=== Begin Enclosure ===
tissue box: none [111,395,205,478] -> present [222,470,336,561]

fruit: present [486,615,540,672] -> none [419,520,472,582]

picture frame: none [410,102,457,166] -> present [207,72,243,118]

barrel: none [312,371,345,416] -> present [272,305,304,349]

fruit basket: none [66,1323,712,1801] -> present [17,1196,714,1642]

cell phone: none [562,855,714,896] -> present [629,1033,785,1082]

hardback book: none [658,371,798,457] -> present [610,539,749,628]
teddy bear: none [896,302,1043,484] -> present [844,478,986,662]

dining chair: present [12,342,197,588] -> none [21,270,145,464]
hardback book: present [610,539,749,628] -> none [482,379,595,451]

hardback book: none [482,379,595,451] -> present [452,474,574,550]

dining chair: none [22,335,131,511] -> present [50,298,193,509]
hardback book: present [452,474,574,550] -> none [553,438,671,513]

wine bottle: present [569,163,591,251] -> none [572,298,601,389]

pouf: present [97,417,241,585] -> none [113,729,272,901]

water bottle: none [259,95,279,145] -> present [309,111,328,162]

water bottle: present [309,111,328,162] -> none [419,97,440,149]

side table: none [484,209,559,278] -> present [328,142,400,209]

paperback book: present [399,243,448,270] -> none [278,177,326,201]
=== End Enclosure ===
# Problem to work on
Without altering a single word, repeat the material.

# Expected answer
tissue box: none [111,395,205,478] -> present [222,470,336,561]

fruit: present [486,615,540,672] -> none [419,520,472,582]

picture frame: none [410,102,457,166] -> present [207,72,243,118]

barrel: none [312,371,345,416] -> present [272,305,304,349]

fruit basket: none [66,1323,712,1801] -> present [17,1196,714,1642]

cell phone: none [562,855,714,896] -> present [629,1033,785,1082]

hardback book: none [658,371,798,457] -> present [610,539,749,628]
teddy bear: none [896,302,1043,484] -> present [844,478,986,662]

dining chair: present [12,342,197,588] -> none [21,270,145,464]
hardback book: present [610,539,749,628] -> none [482,379,595,451]

hardback book: none [482,379,595,451] -> present [452,474,574,550]

dining chair: none [22,335,131,511] -> present [50,298,193,509]
hardback book: present [452,474,574,550] -> none [553,438,671,513]

wine bottle: present [569,163,591,251] -> none [572,298,601,389]

pouf: present [97,417,241,585] -> none [113,729,272,901]

water bottle: none [259,95,279,145] -> present [309,111,328,162]

water bottle: present [309,111,328,162] -> none [419,97,440,149]

side table: none [484,209,559,278] -> present [328,142,400,209]

paperback book: present [399,243,448,270] -> none [278,177,326,201]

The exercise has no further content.